- _Texte de la page_:
━━━━━━━━
La mère de Jean-Benoit Cloutier-Boucher a reçu son diagnostic alors qu’il avait cinq ans, en 1996. «Je n’ai pas vraiment de souvenirs d’elle sans la maladie, je l’ai toujours connue comme cela, depuis mon enfance et tout au long de sa vie», explique-t-il. Chacun des tableaux présentés dans le livre évoquent un souvenir et se termine par une dernière ligne dans laquelle le narrateur adresse un message à sa mère.
«Cela évoque la présence de la mère et son absence, je voulais montrer sa division interne par rapport au deuil, qui est un processus universel […] Je veux que mon livre ait des échos chez les lecteurs qui vivent avec des proches malades ou qui vivent avec la maladie.»
L’auteur souhaite aussi que les personnes atteintes de maladies graves puissent être vues autrement que des victimes de problèmes de santé, sans profondeur. «Ils ne sont pas moins humains. Ce livre, c’est un appel à vivre. Malgré la maladie et toutes les défaillances, il y a du beau et du doux dans la vie», ajoute-t-il.
━━━━━━━━
- _Données fournies_:
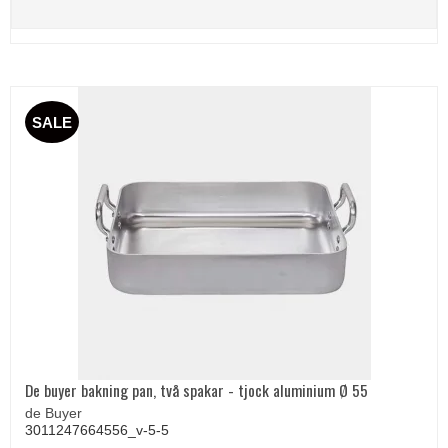
SALE
De buyer bakning pan, två spakar - tjock aluminium Ø 55
de Buyer
3011247664556_v-5-5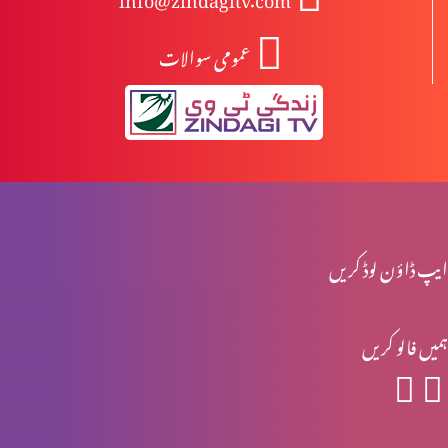
عمومی سوالات
انبیا ءو بزرگ – یرمیاہ (حصہ 2)
انبیا ءو بزرگ – یرمیاہ (حصہ 1)
انبیاء و بزرگ – یسعیاہ (حصہ 2)
ایپ ڈاؤن لوڈ کریں
ہمیں فالو کریں
انبیاء و بزرگ- یسعیاہ
انبیاء و بزرگ – موسیٰ (حصہ 2)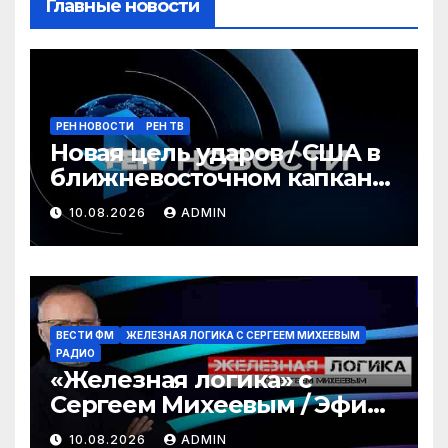
Главные новости
РЕН НОВОСТИ
РЕН ТВ
Новая цель ударов / США в
ближневосточном капкане
/ Революция для геймеров
10.08.2026
ADMIN
/ РЕН Новости 12:30 10.08
ВЕСТИ ФМ
ЖЕЛЕЗНАЯ ЛОГИКА С СЕРГЕЕМ МИХЕЕВЫМ
РАДИО
«Железная логика» с
Сергеем Михеевым / Эфир
10.08.2026
10.08.2026
ADMIN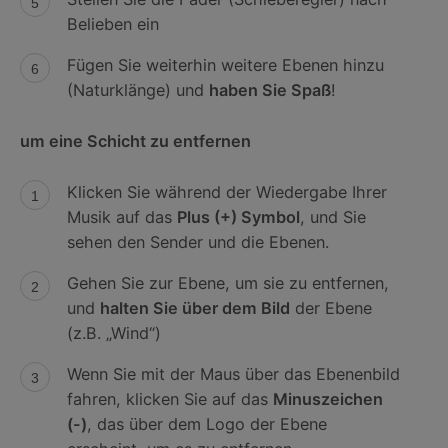
Belieben ein
Fügen Sie weiterhin weitere Ebenen hinzu
(Naturklänge) und
haben Sie Spaß
!
um eine Schicht zu entfernen
Klicken Sie während der Wiedergabe Ihrer
Musik auf das
Plus (+) Symbol
, und Sie
sehen den Sender und die Ebenen.
Gehen Sie zur Ebene, um sie zu entfernen,
und
halten Sie über dem Bild
der Ebene
(z.B. „Wind“)
Wenn Sie mit der Maus über das Ebenenbild
fahren, klicken Sie auf das
Minuszeichen
(-)
, das über dem Logo der Ebene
━━━━━━━━
- _Travail à faire_:
• a. Selon le texte de la page, pourquoi Jean-Benoit Cloutier-Boucher n'a-t-il pas vraiment de souvenirs de sa mère sans la maladie ? Répondez en une à trois phrases.
• b. Réécrivez le passage du texte de la page allant de « La mère de Jean-Benoit » jusqu'à « message à sa mère. » inclus, en remplaçant « narrateur » par « fils ».
• c. Écrivez la suite du texte de la page consacré à la maladie de la mère de Jean-Benoit Cloutier-Boucher, à partir de l'endroit où il s'arrête.

- _Réponses par consigne_:
• a. Sa mère a reçu son diagnostic en 1996, alors qu'il n'avait que cinq ans. Il l'a donc toujours connue malade, depuis son enfance et tout au long de sa vie.

• b.
La mère de Jean-Benoit Cloutier-Boucher a reçu son diagnostic alors qu’il avait cinq ans, en 1996. «Je n’ai pas vraiment de souvenirs d’elle sans la maladie, je l’ai toujours connue comme cela, depuis mon enfance et tout au long de sa vie», explique-t-il. Chacun des tableaux présentés dans le livre évoquent un souvenir et se termine par une dernière ligne dans laquelle le fils adresse un message à sa mère.

• c.
À plusieurs moments à travers son récit, il évoque en détails des lieux de Témiscouata-sur-le-Lac, un bar, la cantine, la plage municipale, tous des endroits où les lecteurs peuvent se projeter dans ses souvenirs. «C’était vraiment important pour moi de parler de Témiscouata-sur-le-Lac. J’y ai vécu jusqu’à 17 ans, avant de déménager à Québec. Ça fait partie de ma vie, je pense que cela va rejoindre les gens qui viennent du coin, ils vont se reconnaître dans le livre», croit Jean-Benoit Cloutier Boucher. Ses souvenirs plus lumineux sont décrits avec précision et émotion, presque de manière cinématographique.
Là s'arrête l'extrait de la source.